Ces sentiments mitigés tiennent au caractère hybride du processus de concertation et de débat à propos du contrat stratégique : tandis que dans les salles bondées et houleuses avaient lieu les soirées-débats entre la Ministre et les enseignants, dans les cuisines se tenaient les négociations entre les principaux acteurs institués du système scolaire : réseaux, syndicats, gouvernement, partis politiques. C’est là que se rédigeaient à huis clos les termes définitifs du contrat, dans l’arène institutionnalisée et routinière des luttes d’influence entre acteurs soumis aux contraintes du système dont ils sont à la fois les garants et les prisonniers.
Cette hybridation entre des modalités plus participatives de démocratie et les formes plus ritualisées de la démocratie représentative pourraient se révéler féconde, à la condition que chacun soit conscient des règles, formelles et surtout informelles, du jeu. Sinon, la participation proclamée est un leurre - pour ne pas dire un piège à cons - et cet hybride est alors un mulet : stérile. Si la sémantique du « contrat » s’est largement diffusée dans la terminologie de la nouvelle gouvernance, elle court le risque d’être galvaudée [3]. Car en fin de compte, en l’occurrence : qui a conclu le contrat pour l’éducation ? Qui engage-t-il ? Qui en assume la responsabilité ?
Ce flou maintenu quant aux responsabilités et aux engagements des uns et des autres tient à l’ambivalence des positions des différents acteurs institutionnels et à l’ambiguïté de leurs relations. Gouvernement, réseaux, syndicats ont chacun, simultanément ou successivement, plusieurs casquettes ou à tout le moins des intérêts croisés : à la fois instance ultime de décision et pouvoir organisateur pour l’un, pouvoir organisateur, groupe de pression et acteur sur un marché concurrentiel pour les autres, co-gestionnaires de fait et groupes de pression pour les troisièmes. De plus, au gré des affinités électives et des cooptations, des passages et des transferts d’une instance à l’autre (de l’organisation syndicale au cabinet ministériel, d’un parti politique à un pouvoir organisateur, ....), ce jeu relationnel se construit de manière fortement endogame. Ce n’est évidemment pas la sincérité, la qualité, ni les bonnes intentions des personnes qui sont ici en question, mais plutôt les effets pervers du système institutionnel scolaire en Communauté française, fait de poids et de contrepoids, enchevêtrant en cascade des niveaux de responsabilité et des zones d’autonomie et aboutissant à coup sûr à une neutralisation de toute velléité réformatrice.
Enfin et surtout, une des limites à la performativité du contrat pour l’école tient au fait que le dit contrat n’engage pas (ou si peu) les acteurs qui font effectivement la classe, l’école et le système scolaire : les enseignants, les directions et les P.O., les familles et les élèves... Ce sont pourtant leurs stratégies croisées et cumulées, rationnelles en fonction du système de contrainte de chacun (faire classe, « tenir la réputation de l’école », assurer l’avenir de ses enfants, trouver du sens à ce que l’on fait à l’école...) qui induisent les constats d’inégalité, de ségrégation, de « malaise » au fondement du contrat pour l’école. À défaut d’agir sur ces règles formelles et surtout informelles du jeu, celui-ci ne peut que se perpétuer. On en connaît l’issue : jeu libre pour les uns, jeu empêché ou hors-jeu pour d’autres.

Abraham Franssen

notes:

[1Sociologue, Centre d’études sociologiques des Facultés universitaires Saint-Louis.
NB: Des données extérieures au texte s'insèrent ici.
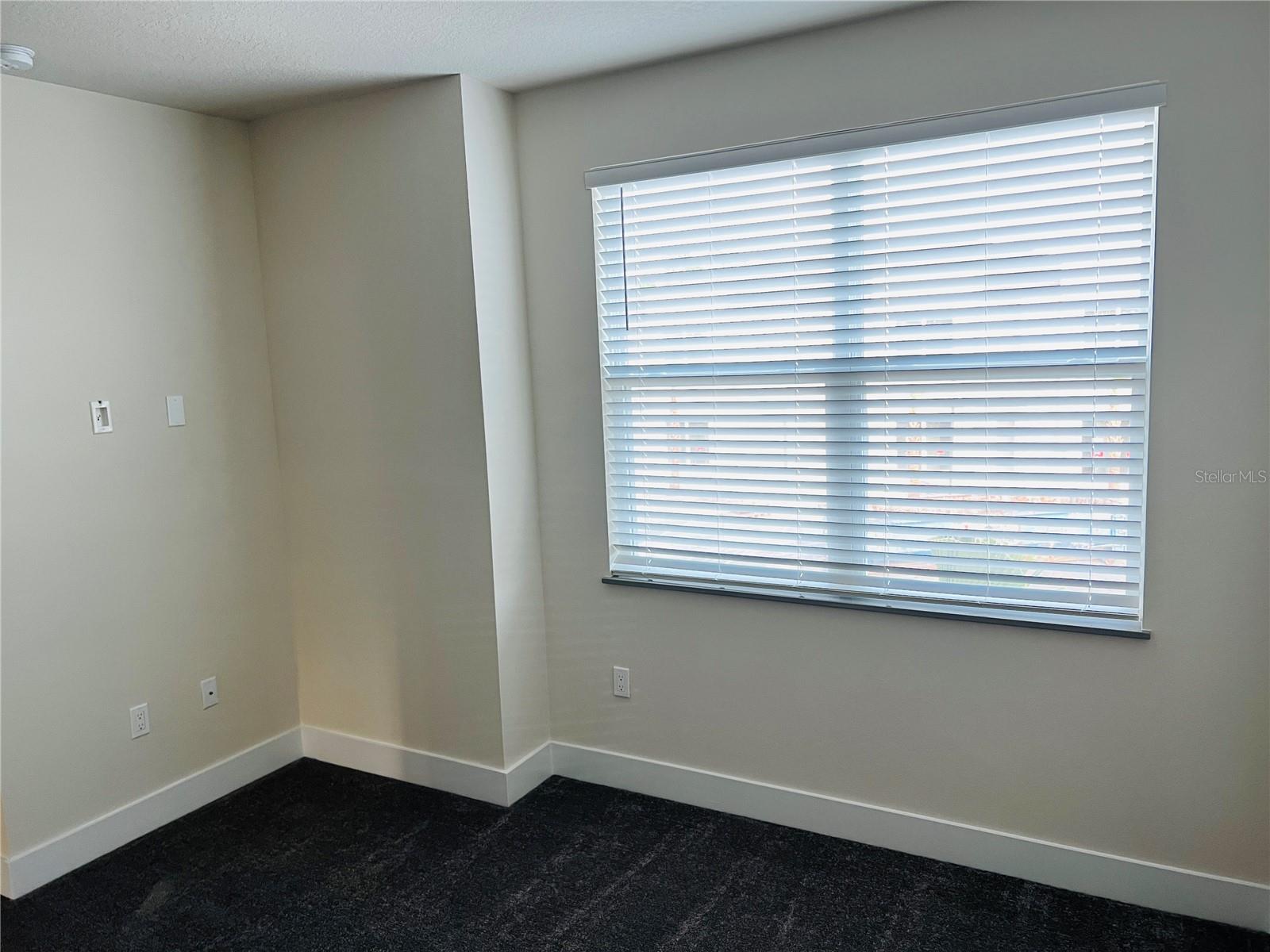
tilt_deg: -7.9
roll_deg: +2.5
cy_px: 476
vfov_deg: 53.1
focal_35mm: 26
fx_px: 954
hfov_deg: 67.3
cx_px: 635
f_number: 1.5
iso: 160
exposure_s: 1/60
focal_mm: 5.7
[2On se souvient des admonestations du Ministre Hazette qui avait enjoint aux chercheurs de retirer cette expression « ludique » du rapport de la consultation des enseignants du secondaire.

[3Peut-être même faut-il voir dans la « barbarie douce » de cette nouvelle gouvernance une forme de violence institutionnelle ressentie sourdement et qui suscite en retour des formes de violence verbale dont la Ministre n’a pas été épargnée au cours des soirées-débats.